×


Amazon Redshift - Its features and how to set it up

Are you trying to set up Amazon Redshift ?

This guide is for you.


Amazon Redshift is a fully-managed petabyte-scale cloud based data warehouse product designed for large scale data set storage and analysis. It is also used to perform large scale database migrations.

We have a lot of customers using Amazon Redshift since it is a fully managed data warehouse service in the cloud.

To create a data warehouse we have to launch a set of computing resources called nodes, which then organize into clusters.

Each cluster runs an Amazon Redshift engine and contains one or more databases.

Here at Ibmi Media, as part of our Server Management Services, we regularly help our Customers to perform AWS related queries.

In this context, we shall look into how to configure Amazon Redshift.


Main Features of Amazon Redshift includes:

1. Supports VPC − We can launch Redshift within VPC and control access to the cluster through the virtual networking environment.

2. Encryption − We can encrypt and configure data in Redshift while creating tables in Redshift.

3. SSL − To encrypt connections between clients and Redshift.

4. Scalable − With a few simple clicks, the number of nodes can easily scale in the Redshift data warehouse as per requirement.

5. Cost-effective − It is a cost-effective alternative to traditional data warehousing practices.

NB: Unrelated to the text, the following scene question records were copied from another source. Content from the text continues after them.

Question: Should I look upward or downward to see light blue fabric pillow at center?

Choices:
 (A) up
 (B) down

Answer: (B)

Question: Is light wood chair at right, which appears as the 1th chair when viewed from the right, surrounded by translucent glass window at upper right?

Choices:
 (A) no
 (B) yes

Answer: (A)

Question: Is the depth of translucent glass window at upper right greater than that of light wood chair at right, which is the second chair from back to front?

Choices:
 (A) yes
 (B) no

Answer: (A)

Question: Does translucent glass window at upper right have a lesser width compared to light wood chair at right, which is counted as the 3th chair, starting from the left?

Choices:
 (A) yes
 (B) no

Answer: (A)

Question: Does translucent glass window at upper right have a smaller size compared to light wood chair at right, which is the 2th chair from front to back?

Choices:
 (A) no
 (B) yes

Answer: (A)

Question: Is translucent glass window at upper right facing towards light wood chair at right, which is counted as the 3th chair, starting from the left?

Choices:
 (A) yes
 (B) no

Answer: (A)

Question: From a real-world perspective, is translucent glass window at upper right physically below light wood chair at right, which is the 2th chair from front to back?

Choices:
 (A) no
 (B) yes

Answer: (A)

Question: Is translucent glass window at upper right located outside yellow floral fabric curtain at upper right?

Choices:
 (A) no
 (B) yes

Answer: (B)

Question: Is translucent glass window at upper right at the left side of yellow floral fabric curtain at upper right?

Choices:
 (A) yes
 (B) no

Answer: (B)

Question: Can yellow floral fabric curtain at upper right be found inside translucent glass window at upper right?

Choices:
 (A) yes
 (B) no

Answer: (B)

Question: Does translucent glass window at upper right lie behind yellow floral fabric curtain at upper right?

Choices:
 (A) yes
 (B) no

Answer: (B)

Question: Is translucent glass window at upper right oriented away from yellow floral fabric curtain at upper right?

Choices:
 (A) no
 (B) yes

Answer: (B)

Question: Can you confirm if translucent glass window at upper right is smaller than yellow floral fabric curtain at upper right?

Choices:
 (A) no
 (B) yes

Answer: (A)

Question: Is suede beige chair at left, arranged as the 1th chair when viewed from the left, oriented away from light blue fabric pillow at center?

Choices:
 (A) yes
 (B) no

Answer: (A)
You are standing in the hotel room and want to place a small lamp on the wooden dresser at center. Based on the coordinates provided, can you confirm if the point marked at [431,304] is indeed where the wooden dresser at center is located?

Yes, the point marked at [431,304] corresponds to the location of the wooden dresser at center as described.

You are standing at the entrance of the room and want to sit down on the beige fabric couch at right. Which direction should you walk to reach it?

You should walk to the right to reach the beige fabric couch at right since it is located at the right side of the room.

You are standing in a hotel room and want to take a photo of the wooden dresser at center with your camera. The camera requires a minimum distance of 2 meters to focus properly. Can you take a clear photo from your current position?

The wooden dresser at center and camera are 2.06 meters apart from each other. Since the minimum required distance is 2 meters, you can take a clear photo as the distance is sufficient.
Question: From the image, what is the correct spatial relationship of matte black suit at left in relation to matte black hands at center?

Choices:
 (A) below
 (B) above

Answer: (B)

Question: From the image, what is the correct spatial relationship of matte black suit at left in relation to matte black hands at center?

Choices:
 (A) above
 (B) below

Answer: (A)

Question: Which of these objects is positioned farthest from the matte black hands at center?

How to set up Amazon Redshift ?

Now, you will learn the steps to set up Amazon Redshift.:


1. Sign in and launch a Redshift Cluster

i. Sign in to AWS Management Console and open Amazon Redshift console – https://console.aws.amazon.com/redshift/

ii. Select the region where we need to create the cluster using the Region menu.

iii. Then click the Launch Cluster button.

iv. Here, provide the required details and click the Continue button till the review page.

v. On the confirmation page, click the Close button to finish so that cluster is visible in the Clusters list.

vi. Then select the cluster in the list and review the Cluster Status information.


2. Configure the security group to authorize client connections to the cluster.

Follow these steps to the security group on the EC2-VPC platform.

i. Open Amazon Redshift Console and click Clusters on the navigation pane.

ii. When we select the desired Cluster, its Configuration tab opens.

iii. Then click the Security group.

iv. Here, click the Inbound tab.

v. Click the Edit button. Set the fields as below and click the Save button:

Type − Custom TCP Rule
Protocol − TCP
Port Range − Type the same port number used while launching the cluster. By default, the port for Amazon Redshift is 5439.
Source − Select Custom IP, then type 0.0.0.0/0.


3. Connect to Redshift Cluster

Given below are the steps to connect directly to Redshift Cluster:

i. Connect the cluster by using a SQL client tool. It supports SQL client tools that are compatible with PostgreSQL JDBC or ODBC drivers.

JDBC: https://jdbc.postgresql.org/download/postgresql-8.4-703.jdbc4.jar
ODBC: https://ftp.postgresql.org/pub/odbc/versions/msi/psqlodbc_08_04_0200.zip or
http://ftp.postgresql.org/pub/odbc/versions/msi/psqlodbc_09_00_0101x64.zip for 64-bit machines

ii. Use the following steps to get the Connection String.

a) Open Amazon Redshift Console and select Cluster in the Navigation pane.

b) Select the cluster of choice and click the Configuration tab.

c) A page opens with JDBC URL under Cluster Database Properties. Copy the URL.

iii. Use the following steps to connect the Cluster with SQL Workbench/J.

a) Open SQL Workbench/J.

b) Select the File and click the Connect window.

c) Select Create a new connection profile and fill in the required details like name, etc.

d) Click Manage Drivers and Manage Drivers dialog box opens.

e) Click the Create a new entry button and fill in the required details.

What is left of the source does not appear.